На миг, когда лезвие погрузилось в шею, бывший когда-то человеком застыл, выгнулся дугой, заерзал на месте, и взгляд его ужасающих глаз вдруг стал осмыслен.
— Спасибо. — Вырвалось из израненного горла, и мученик испустил дух.
— Чего ты ждешь, негоциант? — Серый выдернул из шеи мертвеца лезвие и шагнул к следующей клети. — Делай как я.
Я не очень помню того, что происходило дальше. Да, я уже чертову уйму времени провел на Марлане и некоторые обычаи, обряды или поступки казались мне дикостью, не достойной просвещенного человека, однако в каждой из таких несуразиц имелась своя сермяжная истина, против которой не мог поспорить ни я, никто-то другой.
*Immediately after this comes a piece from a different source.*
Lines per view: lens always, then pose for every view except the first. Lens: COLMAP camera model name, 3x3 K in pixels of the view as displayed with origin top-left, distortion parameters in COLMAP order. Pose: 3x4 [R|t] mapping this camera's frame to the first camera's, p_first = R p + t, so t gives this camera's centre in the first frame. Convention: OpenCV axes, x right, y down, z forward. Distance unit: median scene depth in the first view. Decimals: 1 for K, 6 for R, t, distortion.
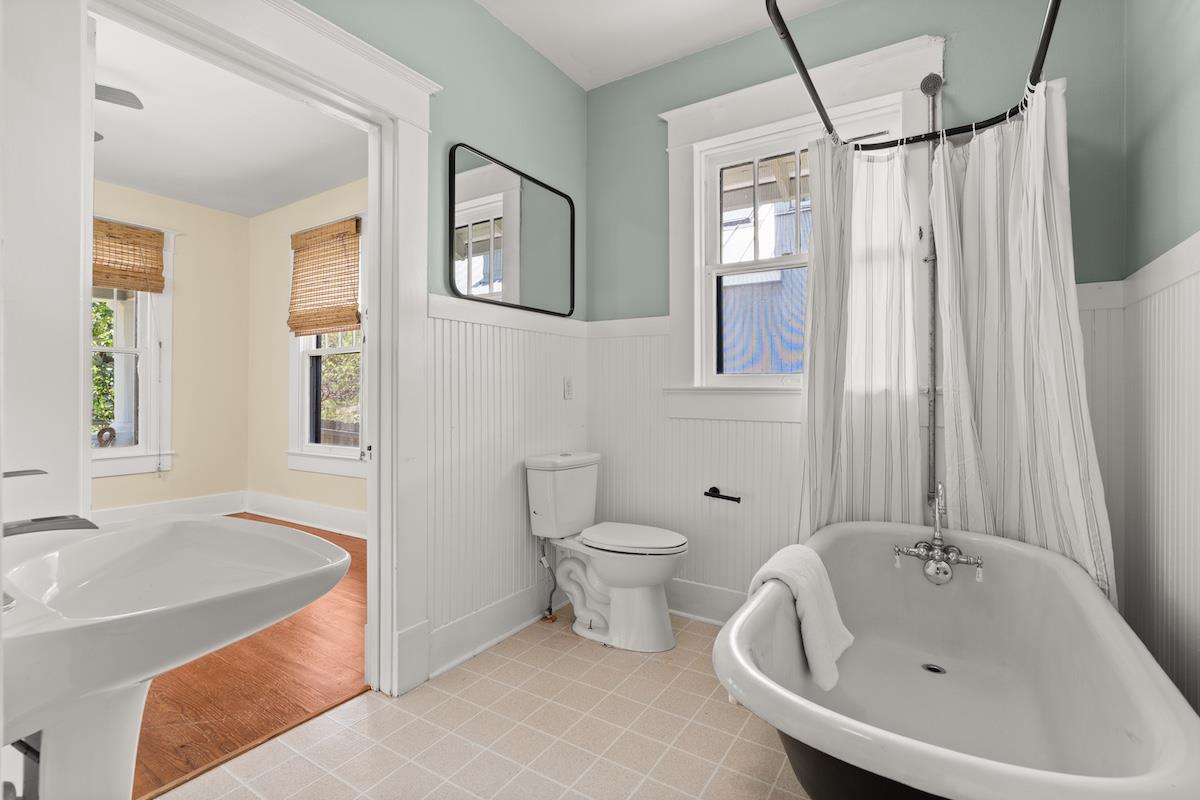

Серый явно относился к таким вещам проще, и вопреки своему облику, и поведению, привык держать холодное оружие в руках. Однако, одно вступить в бой, ведя огонь по противнику, и совсем другое, наносить удар милосердия. Благостно, надо, однако очень тяжело. Мне эти люди потом очень долго снились, являясь то нечеткими образами, то искалеченными телами с нарочитой резкостью увечий и постойте в глазах. Тени эти иногда голосили почем зря, визжа и извиваясь, а порой просто смотрели на меня невидящим взглядом и мне не оставалось ничего другого как нашаривать на поясе меч и вновь бить, туда куда указывал Серый, монотонно двигаясь в звенящей пустоте собственного сознания. Да, эти минуты я помню смутно, но то что осталось в памяти, будет со мной всю мою жизнь.